Valentina: Für mich war das letzte Jahr wie eine Art Studium, ich habe sehr viel Neues, vor allem im Bereich Business gelernt. Besonders geholfen hat mir, mich mit anderen Gründern und Gründerinnen auszutauschen und einfach immer nachzufragen, wenn man sich irgendwo nicht ganz sicher war.
Ihr habt euer Unternehmen im November 2018 gegründet und seid ein Jahr später auf den Markt gegangen. Wie habt ihr in der Zwischenzeit Geld verdient?
Amber: Wir haben uns ein Budget gesetzt, uns aber monatlich nur sehr wenig ausgezahlt - und das auch immer noch. Zudem haben wir einen staatlichen Gründerzuschuss bekommen, um den man sich als Startup bewerben kann und haben zwei Business Angel mit ins Boot geholt. Das sind Investoren, die sich finanziell am Unternehmen beteiligen und auch Know-how als Unternehmer einbringen. Die größte Hürde war eigentlich, dass alles doch deutlich länger gedauert hat, als wir es mal geplant hatten. Am Anfang dachten wir, wir sind in drei Monaten mit unserem Produkt auf dem Markt. Aber vor allem das Produkt Development und Sourcing hat doch deutlich länger gedauert.

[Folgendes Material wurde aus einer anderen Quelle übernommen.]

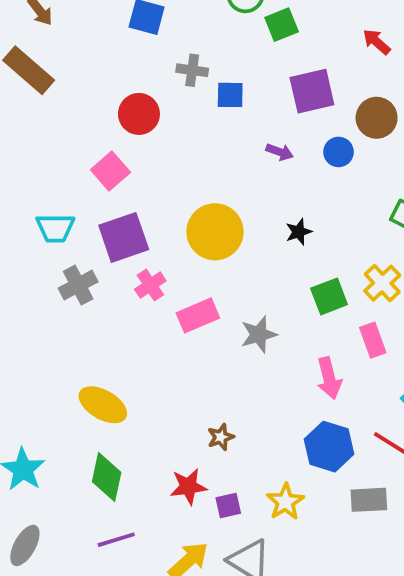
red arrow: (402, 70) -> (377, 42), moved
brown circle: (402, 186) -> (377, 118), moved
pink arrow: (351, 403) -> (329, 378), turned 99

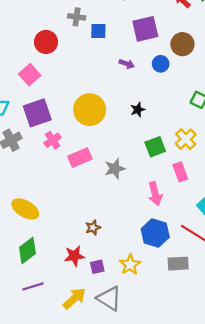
green diamond: (107, 477) -> (27, 250), turned 40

Habt ihr Tipps für Gründerinnen?
Amber: Mein Tipp wäre auf jeden Fall, sich Vorbilder zu suchen, die man toll findet und an deren Werdegang man sich orientieren oder die man vielleicht sogar fragen kann, wie sie ihr Business organisieren. Außerdem hilft es, sich eine Mentorin oder einen Mentor zu suchen, der schon Erfahrung hat und einen unterstützen kann. Von der Expertise anderer Menschen zu lernen, bringt einen extrem weiter. Wichtig ist auch, sich nicht von der eigenen Idee abbringen zu lassen. Natürlich muss man sein Modell gut prüfen, aber es wird immer Menschen geben, die die eigene Idee blöd finden und einen nicht unterstützen wollen.
Valentina: Ich würde jedem raten, sich ein Netzwerk aufzubauen. Das geht schneller und leichter, als man denkt. Man kann zum Beispiel auf Netzwerktreffen gehen oder auch einfach auf thematisch passende Veranstaltungen. Und ganz wichtig ist es auch, dort und im eigenen Umfeld viel über die eigene Idee zu sprechen. So kommt man mit Menschen in Kontakt, die einem vielleicht helfen können.